▶ Provided passage
Our foreign policies are often much more closely related to our domestic policies than we realize-and not alone through the political struggles over appropriations, or even over Congressional approval of international agreements. Indeed, our foreign policies can come so sharply into conflict with our domestic policies that, unless this conflict is both understood and resolved by governmental leaders, domestic pressures can completely undermine and even nullify our foreign programs.
There is in our contemporary national life a disturbing illustration of this basic rule of statecraft, and it is one which is being discussed more and more widely, with a growing sense of concern. This is the conflict between the objectives of our foreign assistance programs and the requirements of our expanding economy-between our efforts to train people in the less developed countries and our drain of foreign specialists to fill important jobs here in the United States.
In the developing countries we are concerned, of course, with increasing the pool of modern men with modern skills and modern attitudes so central to the prospects for those nations. But on the domestic front our need for these same skills has led us to enact immigration laws that actually encourage the importation of these same men and women. Is it possible that we are draining off this precious talent faster than we are helping to create it? Is it a serious problem? Can anything be done about it-or is it just one of the macabre ironies that illustrate the Biblical prediction, "That unto every one which hath shall be given; and from him that hath not, even that he hath shall be taken away from him"?

▶ Entries provided
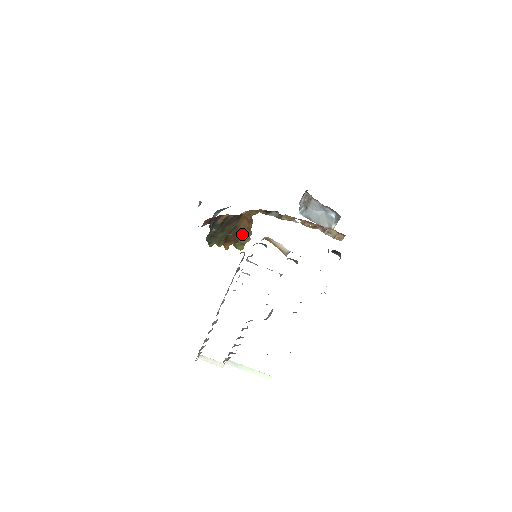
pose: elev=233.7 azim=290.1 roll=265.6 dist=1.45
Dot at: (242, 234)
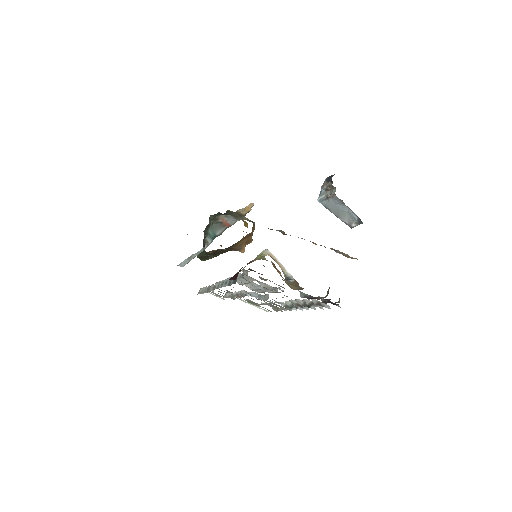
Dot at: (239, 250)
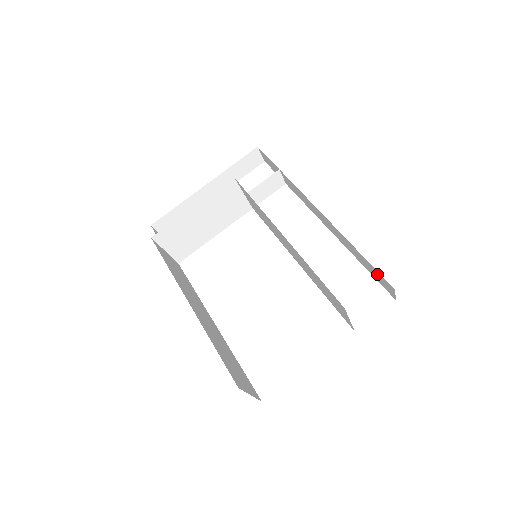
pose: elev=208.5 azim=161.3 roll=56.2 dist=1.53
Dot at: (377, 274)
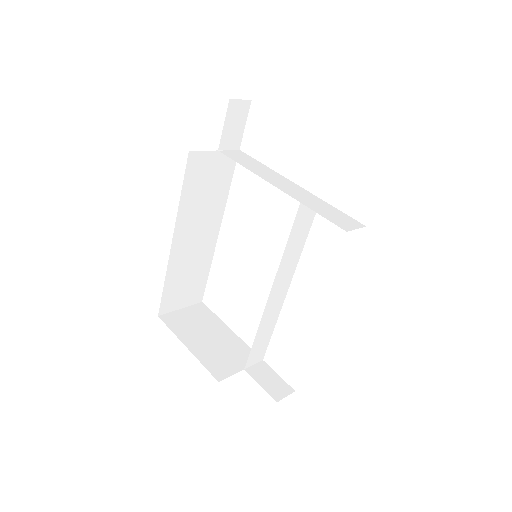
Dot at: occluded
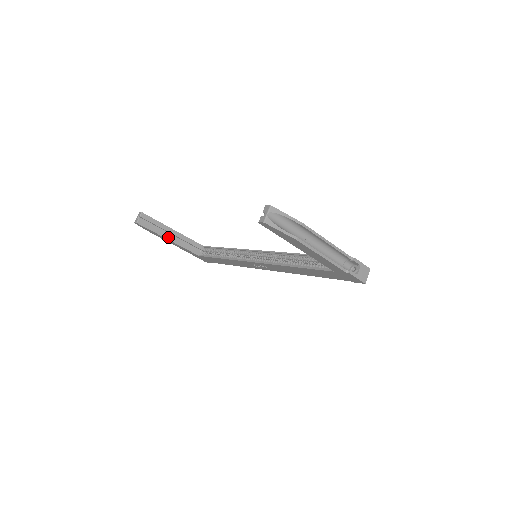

==

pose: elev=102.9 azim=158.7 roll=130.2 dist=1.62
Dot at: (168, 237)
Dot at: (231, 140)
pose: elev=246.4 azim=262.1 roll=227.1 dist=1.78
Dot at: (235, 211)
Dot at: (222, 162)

==

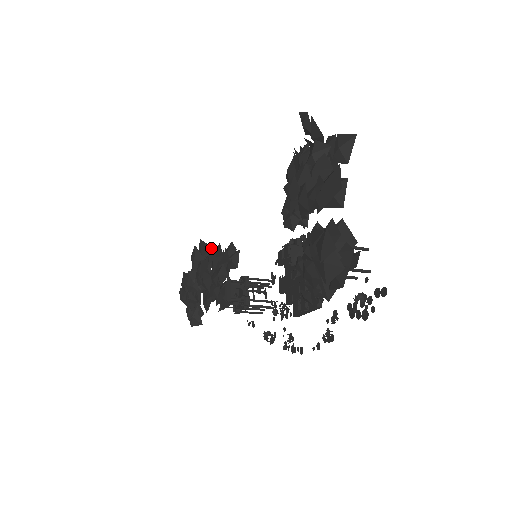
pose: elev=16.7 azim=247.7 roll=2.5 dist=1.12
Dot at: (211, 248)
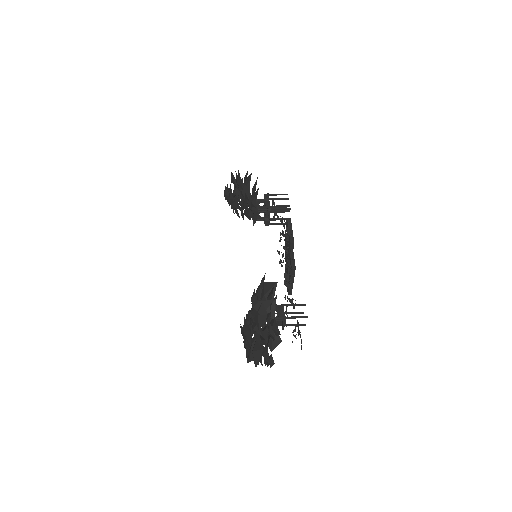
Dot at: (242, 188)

▶ Task set
**1.** In the passage on foreign and domestic policy, what do the U.S. immigration laws actually encourage?
**2.** In the passage on foreign and domestic policy, swap "undermine" for "weaken" and write out the part from "Our foreign policies are" to "our foreign programs.".
The data come from a different source than the passage.

▶ Answers by task
**1.** They encourage the importation of the same skilled men and women whom the developing countries need.

**2.**
Our foreign policies are often much more closely related to our domestic policies than we realize-and not alone through the political struggles over appropriations, or even over Congressional approval of international agreements. Indeed, our foreign policies can come so sharply into conflict with our domestic policies that, unless this conflict is both understood and resolved by governmental leaders, domestic pressures can completely weaken and even nullify our foreign programs.